[Before-and-after page screenshots]
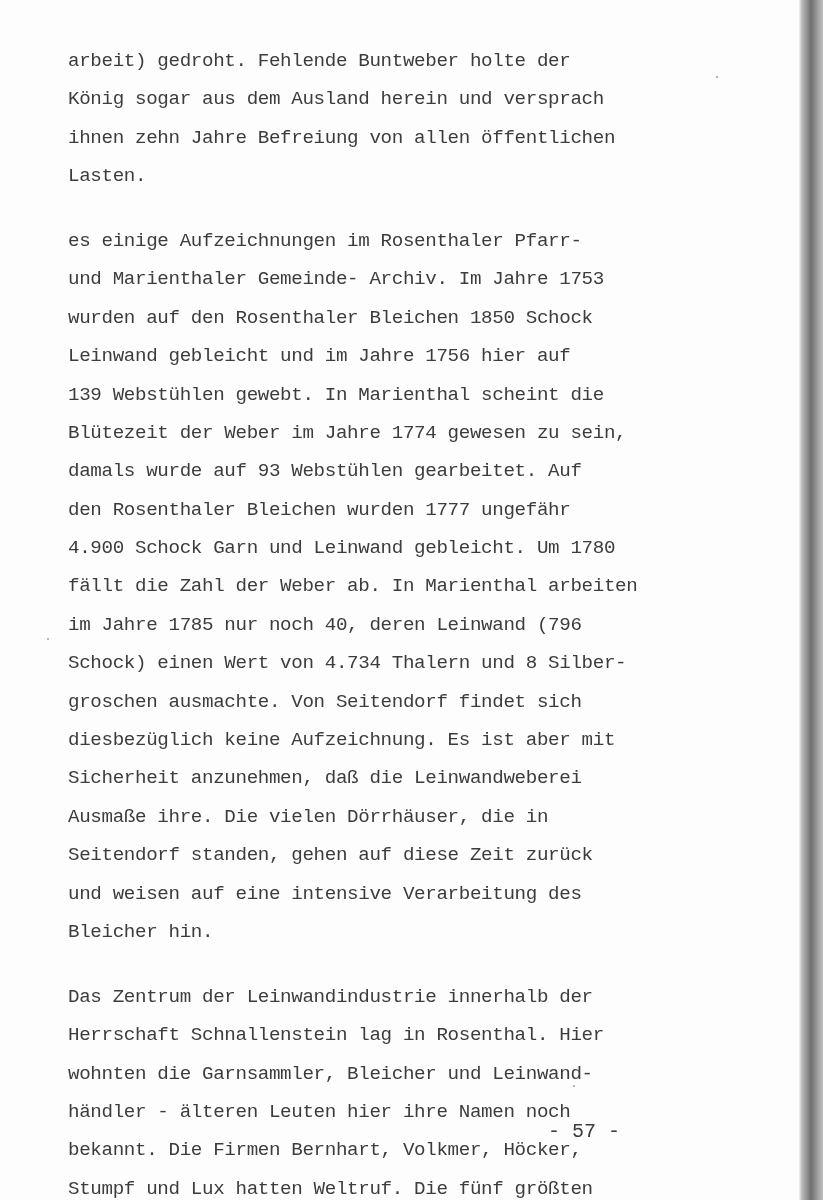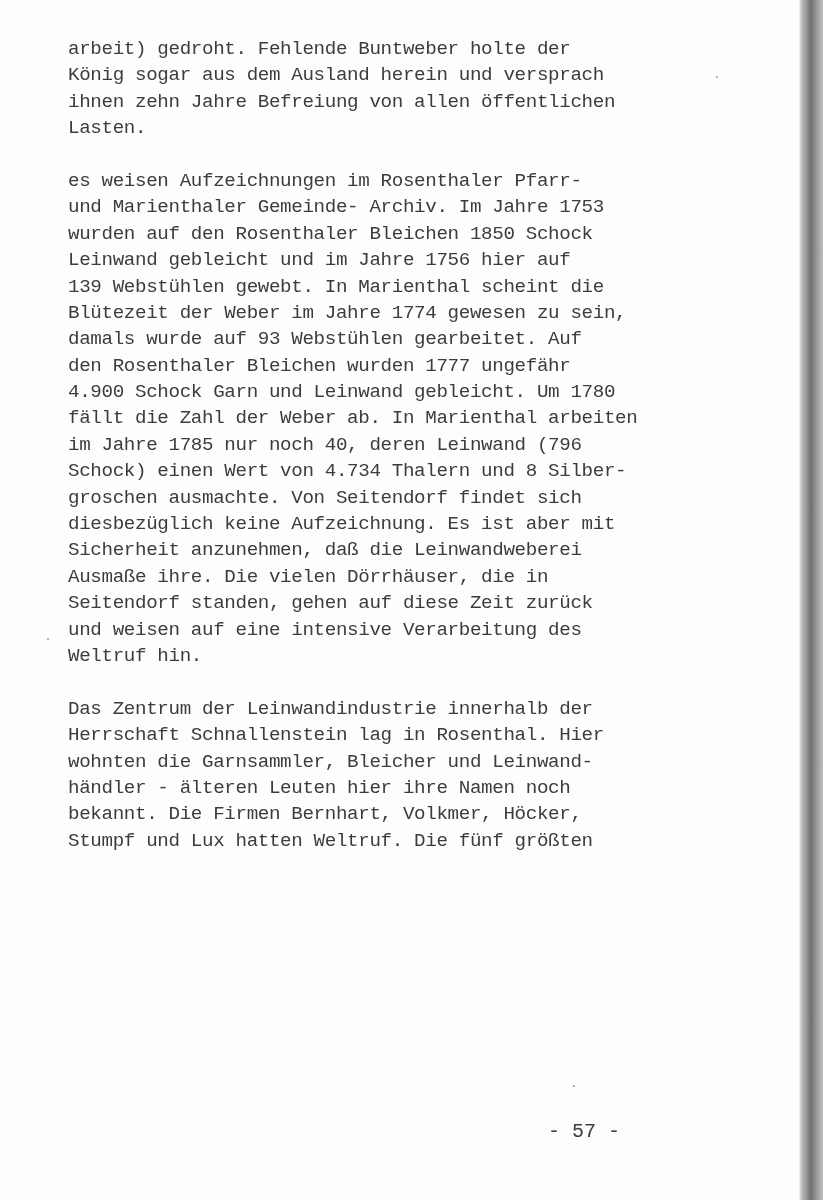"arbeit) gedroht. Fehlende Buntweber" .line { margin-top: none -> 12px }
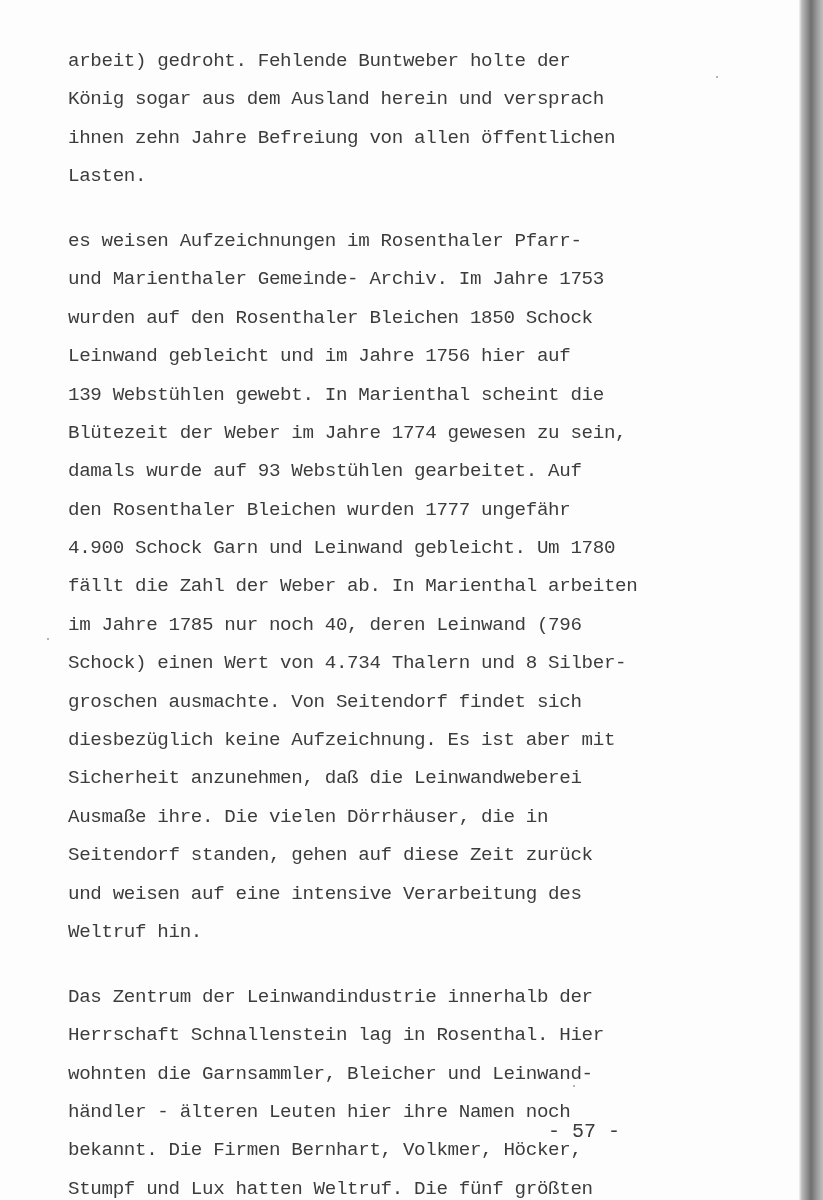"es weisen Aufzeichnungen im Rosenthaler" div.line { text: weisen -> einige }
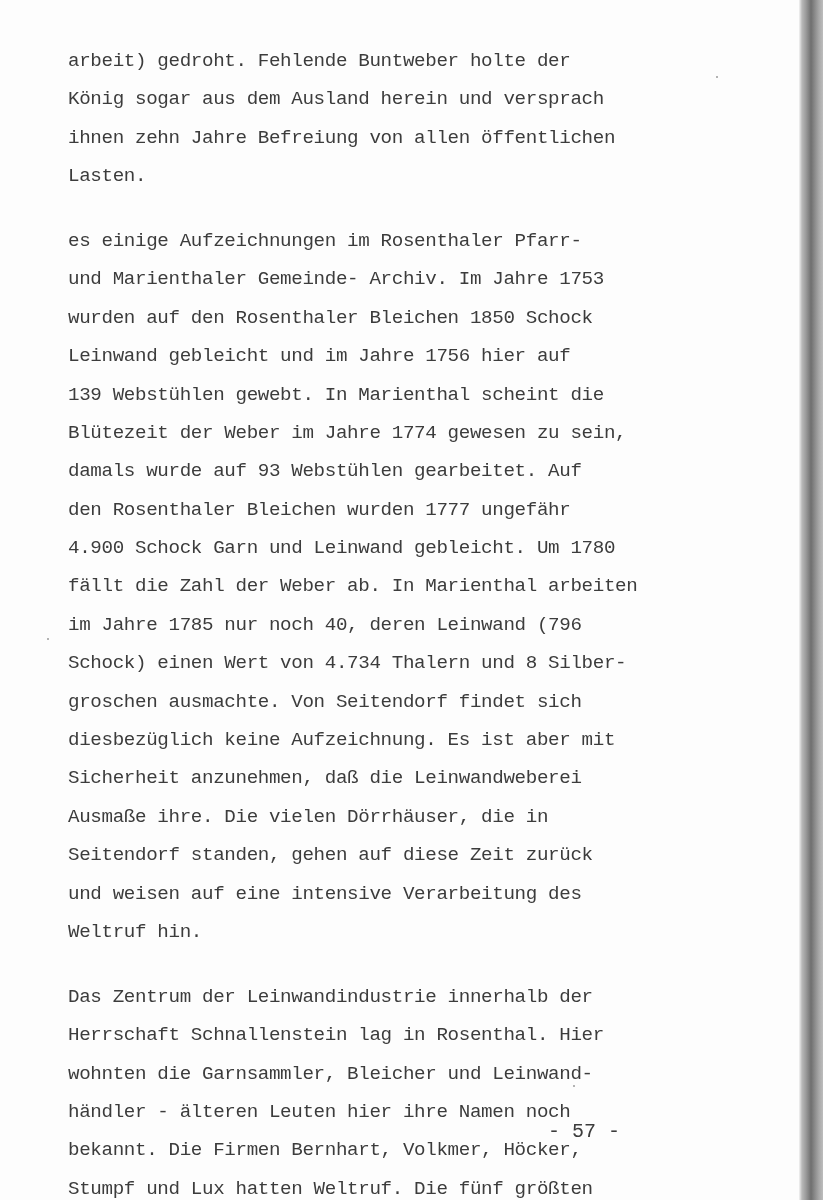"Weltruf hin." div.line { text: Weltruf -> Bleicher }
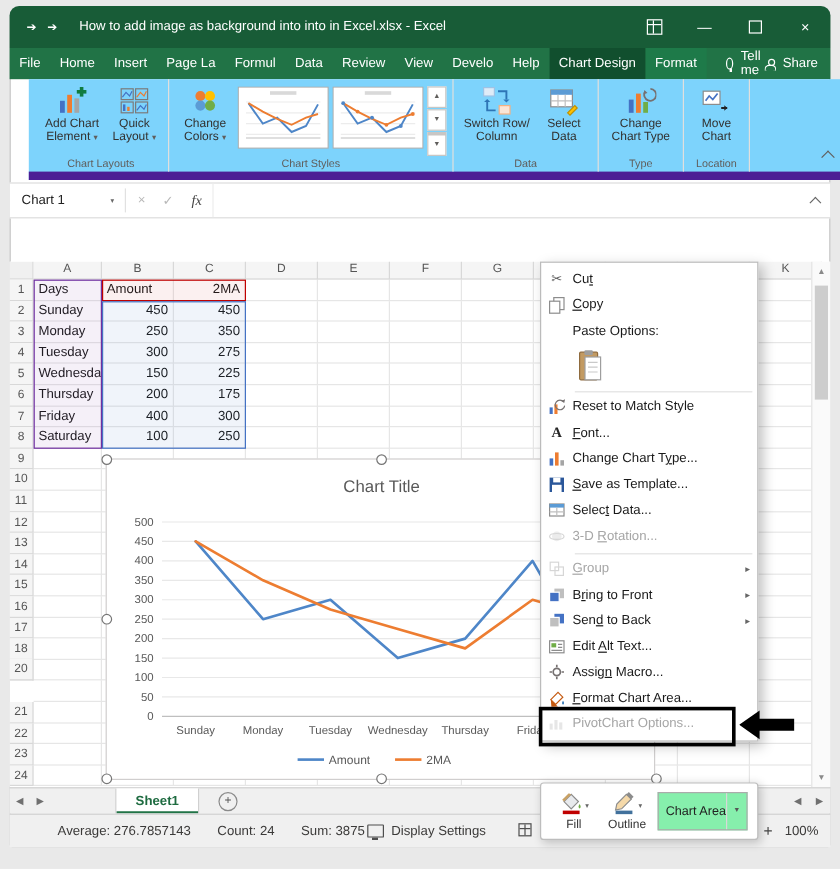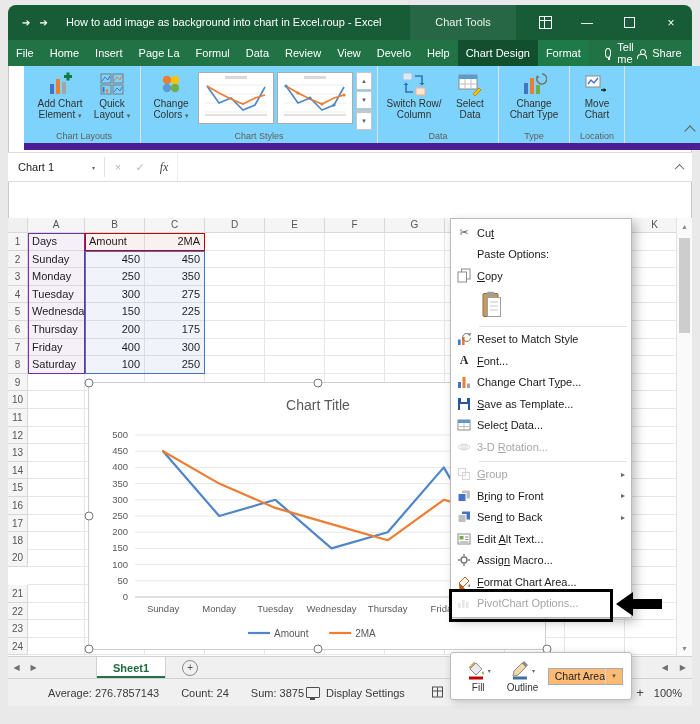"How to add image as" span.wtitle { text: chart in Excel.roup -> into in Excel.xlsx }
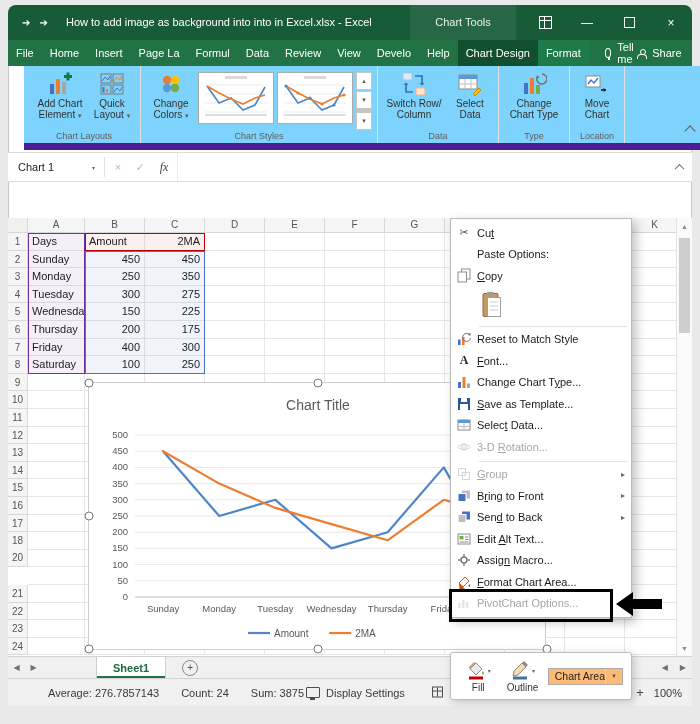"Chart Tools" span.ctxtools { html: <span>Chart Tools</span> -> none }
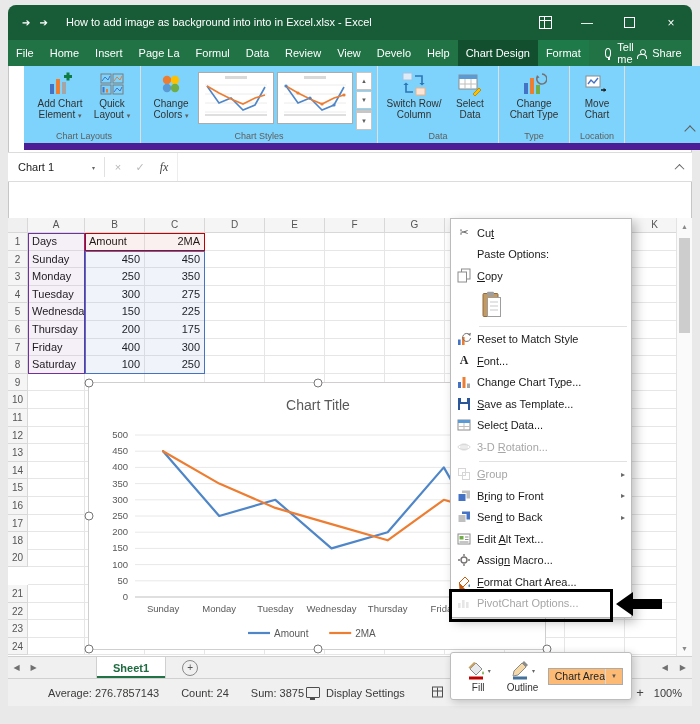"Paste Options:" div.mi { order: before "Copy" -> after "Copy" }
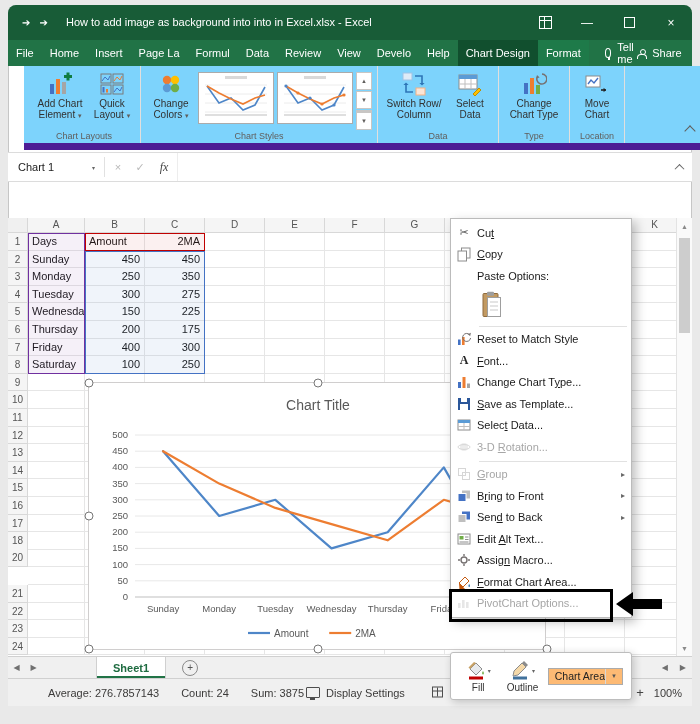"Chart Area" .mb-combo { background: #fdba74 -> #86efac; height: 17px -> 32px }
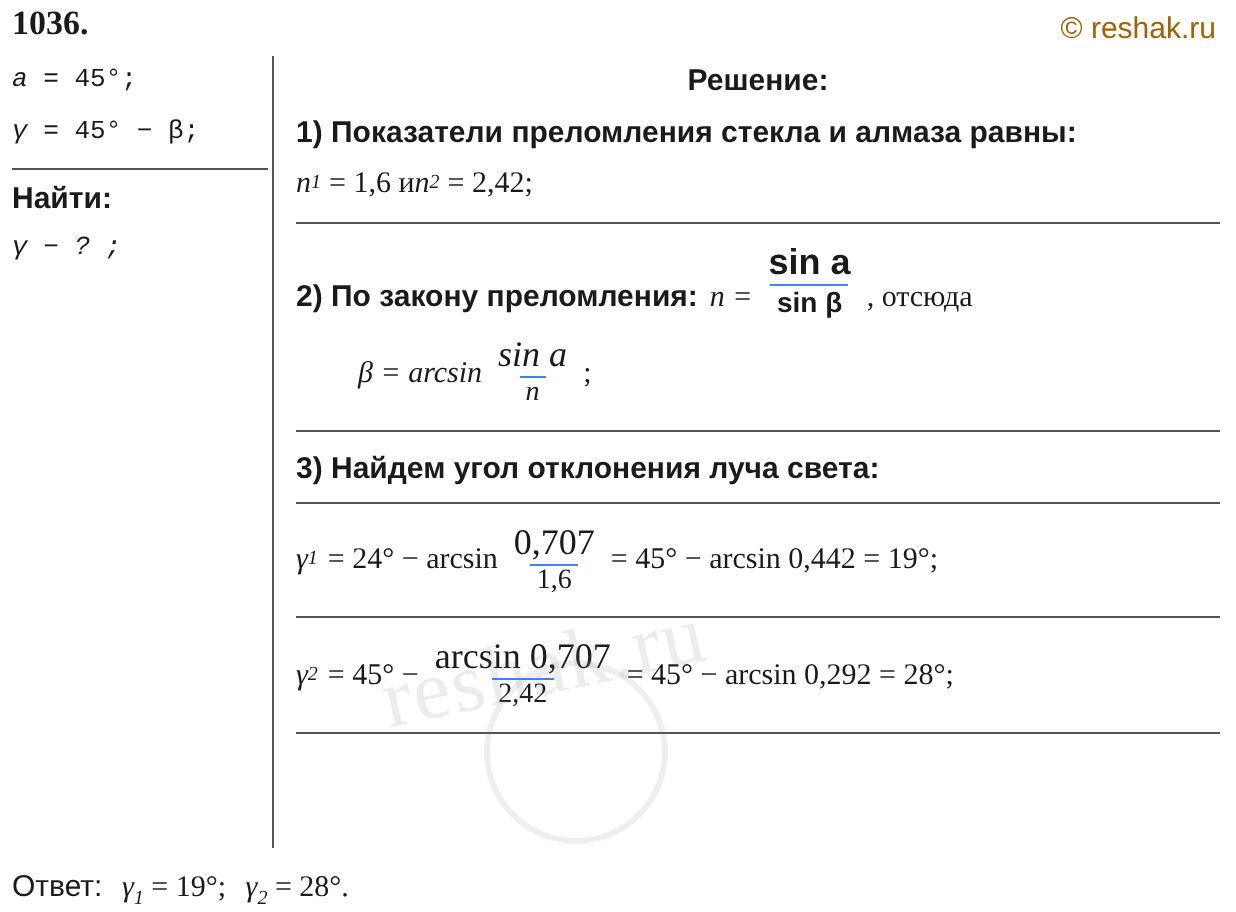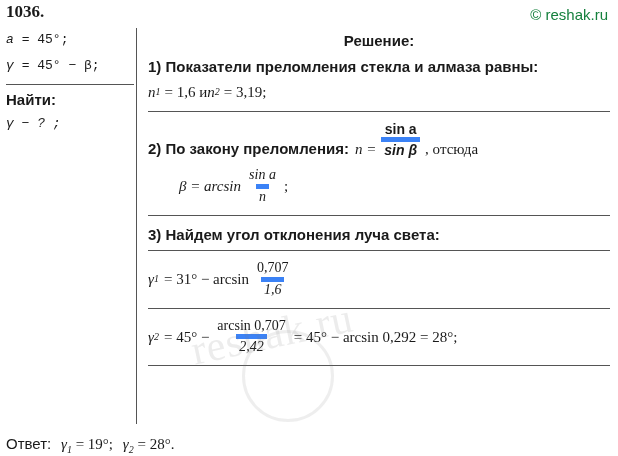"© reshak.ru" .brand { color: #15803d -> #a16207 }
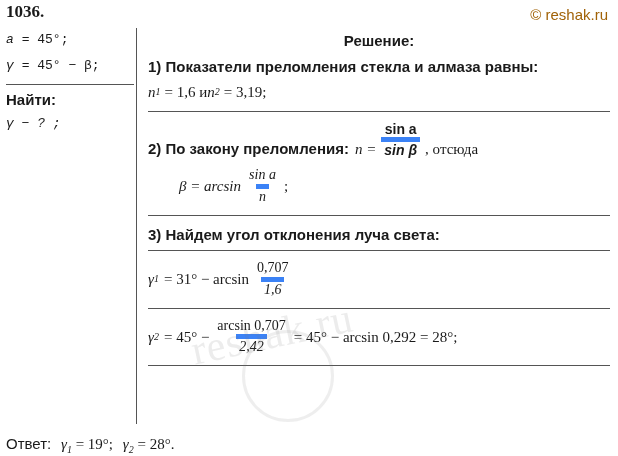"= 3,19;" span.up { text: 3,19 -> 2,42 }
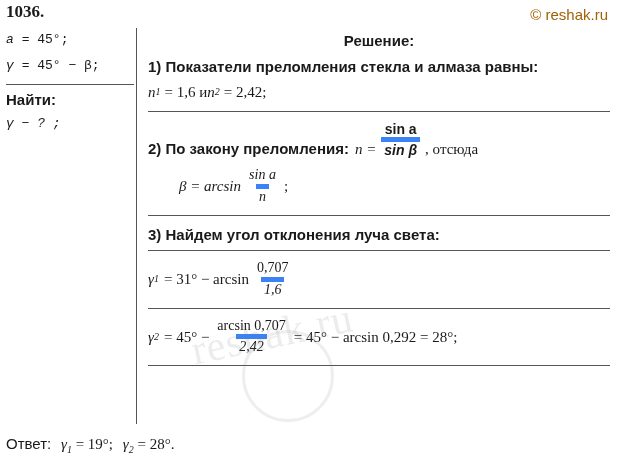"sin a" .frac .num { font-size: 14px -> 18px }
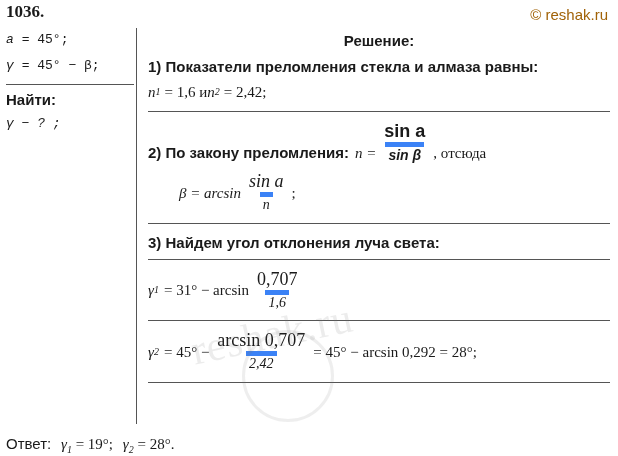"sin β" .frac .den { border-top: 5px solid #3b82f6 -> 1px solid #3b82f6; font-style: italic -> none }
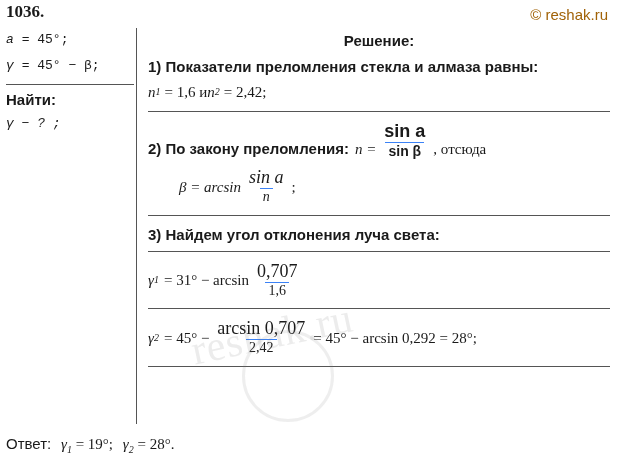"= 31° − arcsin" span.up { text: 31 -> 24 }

◆ Exercise
An exact transcription is needed, covering the line with "to add image" and every line after it to the end of the entries, but not the pictures.

◆ Task response
"How to add image as" span.wtitle { text: chart in Excel.roup -> into in Excel.xlsx }
"Chart Tools" span.ctxtools { html: <span>Chart Tools</span> -> none }
"Paste Options:" div.mi { order: before "Copy" -> after "Copy" }
"Chart Area" .mb-combo { background: #fdba74 -> #86efac; height: 17px -> 32px }
"© reshak.ru" .brand { color: #15803d -> #a16207 }
"= 3,19;" span.up { text: 3,19 -> 2,42 }
"sin a" .frac .num { font-size: 14px -> 18px }
"sin β" .frac .den { border-top: 5px solid #3b82f6 -> 1px solid #3b82f6; font-style: italic -> none }
"= 31° − arcsin" span.up { text: 31 -> 24 }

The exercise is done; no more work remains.